START Text excerpt
Bankrolling LeT: Indians claim Tunda’s network leads to LeT

Two suspects rounded up for their alleged involvement in smuggling counterfeit currency.

Abdul Karim Tunda. PHOTO: FILE

NEW DELHI:


Although Indian police have not made much headway in uncovering Abdul Karim Tunda’s alleged role in Lashkar-e-Taiba (LeT), they claim to have exposed the so-called LeT-ISI linkages in smuggling counterfeit currency into India.


Tunda, who was to be sent on 14-day judicial remand on Saturday, had to be taken to hospital following complaints that he was suffering from a stomach ache. He has been admitted to the All India Institute of Medical Sciences (AIIMS) under heavy security and doctors are putting him through a battery of tests relating to cardiac problems.

But investigating agencies, based on leads obtained from Tunda in the course of his interrogation, have over the last two days arrested two persons deeply involved in the currency racket, sources said.


Mohammad Abdul Bashir, 30, was picked up late Friday from Bihar’s Katihar district, which is on the India-Nepal border, a favourite route of currency smugglers because of the border’s porous nature.

Official sources described Bashir as a ‘critical cog’ in the network that allegedly financed the LeT. Tunda’s relative Taher – supposedly his father in law – has also been Bashir’s associate.
END Text excerpt
START Given data
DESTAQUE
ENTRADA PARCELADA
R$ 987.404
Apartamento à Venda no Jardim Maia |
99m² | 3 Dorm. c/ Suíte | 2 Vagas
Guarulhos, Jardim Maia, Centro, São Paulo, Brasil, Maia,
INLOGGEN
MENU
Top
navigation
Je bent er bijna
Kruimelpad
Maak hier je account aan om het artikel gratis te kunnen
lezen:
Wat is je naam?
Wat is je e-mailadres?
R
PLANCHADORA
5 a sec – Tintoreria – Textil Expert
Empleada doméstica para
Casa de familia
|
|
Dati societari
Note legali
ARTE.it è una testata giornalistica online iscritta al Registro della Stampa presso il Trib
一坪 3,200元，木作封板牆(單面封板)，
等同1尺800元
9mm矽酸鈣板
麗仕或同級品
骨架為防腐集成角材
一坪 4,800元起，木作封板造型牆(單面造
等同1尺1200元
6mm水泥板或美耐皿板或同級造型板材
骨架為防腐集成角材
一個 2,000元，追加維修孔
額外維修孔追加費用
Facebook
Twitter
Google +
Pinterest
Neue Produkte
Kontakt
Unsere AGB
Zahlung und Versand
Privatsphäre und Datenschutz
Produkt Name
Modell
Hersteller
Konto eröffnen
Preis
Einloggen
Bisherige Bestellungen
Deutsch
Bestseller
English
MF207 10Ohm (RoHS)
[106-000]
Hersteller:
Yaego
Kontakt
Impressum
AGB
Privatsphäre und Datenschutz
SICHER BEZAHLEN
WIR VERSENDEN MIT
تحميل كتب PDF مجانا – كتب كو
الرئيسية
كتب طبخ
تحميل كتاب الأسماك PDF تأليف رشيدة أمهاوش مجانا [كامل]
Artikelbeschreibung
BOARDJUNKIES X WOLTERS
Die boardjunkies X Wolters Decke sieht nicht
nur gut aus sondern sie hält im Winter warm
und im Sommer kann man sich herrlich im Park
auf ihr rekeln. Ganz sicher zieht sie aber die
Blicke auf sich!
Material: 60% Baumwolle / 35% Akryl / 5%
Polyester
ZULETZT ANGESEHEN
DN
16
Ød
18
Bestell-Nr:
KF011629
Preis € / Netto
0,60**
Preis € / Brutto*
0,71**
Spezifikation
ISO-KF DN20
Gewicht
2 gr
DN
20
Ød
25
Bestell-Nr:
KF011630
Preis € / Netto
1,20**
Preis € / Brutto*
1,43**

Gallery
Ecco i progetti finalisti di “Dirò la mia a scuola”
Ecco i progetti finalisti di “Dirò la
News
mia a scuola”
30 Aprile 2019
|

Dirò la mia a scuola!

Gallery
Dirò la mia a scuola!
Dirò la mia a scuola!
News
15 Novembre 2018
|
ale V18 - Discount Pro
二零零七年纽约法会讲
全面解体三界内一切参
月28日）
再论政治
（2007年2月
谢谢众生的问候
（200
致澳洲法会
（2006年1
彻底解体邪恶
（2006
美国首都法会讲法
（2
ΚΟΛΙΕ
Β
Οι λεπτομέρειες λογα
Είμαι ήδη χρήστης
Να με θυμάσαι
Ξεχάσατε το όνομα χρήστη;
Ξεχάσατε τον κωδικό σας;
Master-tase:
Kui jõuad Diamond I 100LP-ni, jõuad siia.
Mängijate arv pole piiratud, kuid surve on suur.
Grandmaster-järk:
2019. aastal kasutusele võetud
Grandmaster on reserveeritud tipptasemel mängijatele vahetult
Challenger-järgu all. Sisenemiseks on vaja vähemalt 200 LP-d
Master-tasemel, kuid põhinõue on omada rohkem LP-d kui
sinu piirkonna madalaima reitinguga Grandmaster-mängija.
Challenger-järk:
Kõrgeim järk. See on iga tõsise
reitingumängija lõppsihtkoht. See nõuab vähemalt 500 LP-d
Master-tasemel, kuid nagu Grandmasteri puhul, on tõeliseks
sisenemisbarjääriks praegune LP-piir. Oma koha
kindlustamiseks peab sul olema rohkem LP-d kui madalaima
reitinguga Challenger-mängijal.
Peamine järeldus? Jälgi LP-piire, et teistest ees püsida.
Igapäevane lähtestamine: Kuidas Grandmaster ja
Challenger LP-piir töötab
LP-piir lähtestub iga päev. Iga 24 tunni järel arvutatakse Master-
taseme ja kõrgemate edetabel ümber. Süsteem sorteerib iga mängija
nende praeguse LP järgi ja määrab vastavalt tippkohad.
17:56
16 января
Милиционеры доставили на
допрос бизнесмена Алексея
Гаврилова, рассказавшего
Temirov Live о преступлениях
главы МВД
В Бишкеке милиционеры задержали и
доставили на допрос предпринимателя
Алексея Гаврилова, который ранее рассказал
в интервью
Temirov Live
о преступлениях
END Given data
Exercise aim —
Please list every person named in the article about Tunda's network.

Answer for this exercise —
Abdul Karim Tunda, Mohammad Abdul Bashir, Taher